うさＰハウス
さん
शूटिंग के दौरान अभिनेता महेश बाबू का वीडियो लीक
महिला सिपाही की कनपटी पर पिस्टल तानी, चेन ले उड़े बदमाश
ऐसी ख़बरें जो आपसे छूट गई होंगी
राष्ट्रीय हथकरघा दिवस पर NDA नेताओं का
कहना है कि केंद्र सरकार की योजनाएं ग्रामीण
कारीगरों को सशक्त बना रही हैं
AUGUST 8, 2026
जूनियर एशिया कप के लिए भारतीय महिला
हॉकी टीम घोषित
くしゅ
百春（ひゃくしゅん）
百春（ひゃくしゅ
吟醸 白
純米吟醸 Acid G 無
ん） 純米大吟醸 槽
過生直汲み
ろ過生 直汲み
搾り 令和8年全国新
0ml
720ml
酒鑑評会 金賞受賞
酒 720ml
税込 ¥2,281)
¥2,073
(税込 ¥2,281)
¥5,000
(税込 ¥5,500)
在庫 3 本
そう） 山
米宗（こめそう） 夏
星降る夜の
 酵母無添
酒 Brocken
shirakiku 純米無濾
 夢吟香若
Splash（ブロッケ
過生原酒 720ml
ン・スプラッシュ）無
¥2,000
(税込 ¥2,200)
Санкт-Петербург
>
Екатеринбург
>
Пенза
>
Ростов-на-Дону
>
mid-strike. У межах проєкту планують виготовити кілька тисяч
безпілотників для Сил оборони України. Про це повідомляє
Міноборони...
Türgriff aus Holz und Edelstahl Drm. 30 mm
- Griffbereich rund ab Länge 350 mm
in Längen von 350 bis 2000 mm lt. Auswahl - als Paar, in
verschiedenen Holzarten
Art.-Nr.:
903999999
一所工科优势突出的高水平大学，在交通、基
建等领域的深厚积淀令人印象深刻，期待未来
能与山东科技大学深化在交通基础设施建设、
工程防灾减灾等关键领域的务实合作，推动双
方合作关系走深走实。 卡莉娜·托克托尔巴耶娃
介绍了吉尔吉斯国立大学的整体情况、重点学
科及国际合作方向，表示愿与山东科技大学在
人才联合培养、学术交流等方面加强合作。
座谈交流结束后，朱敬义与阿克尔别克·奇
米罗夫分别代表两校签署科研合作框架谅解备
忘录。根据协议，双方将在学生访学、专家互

WHAT IS EXPECTED
Reproduce everything from the start of the rows above down to and including the line that contains "建等领域的深厚积淀令人印象深刻，期待未来", character for character.

EXPECTED OUTPUT
うさＰハウス
さん
शूटिंग के दौरान अभिनेता महेश बाबू का वीडियो लीक
महिला सिपाही की कनपटी पर पिस्टल तानी, चेन ले उड़े बदमाश
ऐसी ख़बरें जो आपसे छूट गई होंगी
राष्ट्रीय हथकरघा दिवस पर NDA नेताओं का
कहना है कि केंद्र सरकार की योजनाएं ग्रामीण
कारीगरों को सशक्त बना रही हैं
AUGUST 8, 2026
जूनियर एशिया कप के लिए भारतीय महिला
हॉकी टीम घोषित
くしゅ
百春（ひゃくしゅん）
百春（ひゃくしゅ
吟醸 白
純米吟醸 Acid G 無
ん） 純米大吟醸 槽
過生直汲み
ろ過生 直汲み
搾り 令和8年全国新
0ml
720ml
酒鑑評会 金賞受賞
酒 720ml
税込 ¥2,281)
¥2,073
(税込 ¥2,281)
¥5,000
(税込 ¥5,500)
在庫 3 本
そう） 山
米宗（こめそう） 夏
星降る夜の
 酵母無添
酒 Brocken
shirakiku 純米無濾
 夢吟香若
Splash（ブロッケ
過生原酒 720ml
ン・スプラッシュ）無
¥2,000
(税込 ¥2,200)
Санкт-Петербург
>
Екатеринбург
>
Пенза
>
Ростов-на-Дону
>
mid-strike. У межах проєкту планують виготовити кілька тисяч
безпілотників для Сил оборони України. Про це повідомляє
Міноборони...
Türgriff aus Holz und Edelstahl Drm. 30 mm
- Griffbereich rund ab Länge 350 mm
in Längen von 350 bis 2000 mm lt. Auswahl - als Paar, in
verschiedenen Holzarten
Art.-Nr.:
903999999
一所工科优势突出的高水平大学，在交通、基
建等领域的深厚积淀令人印象深刻，期待未来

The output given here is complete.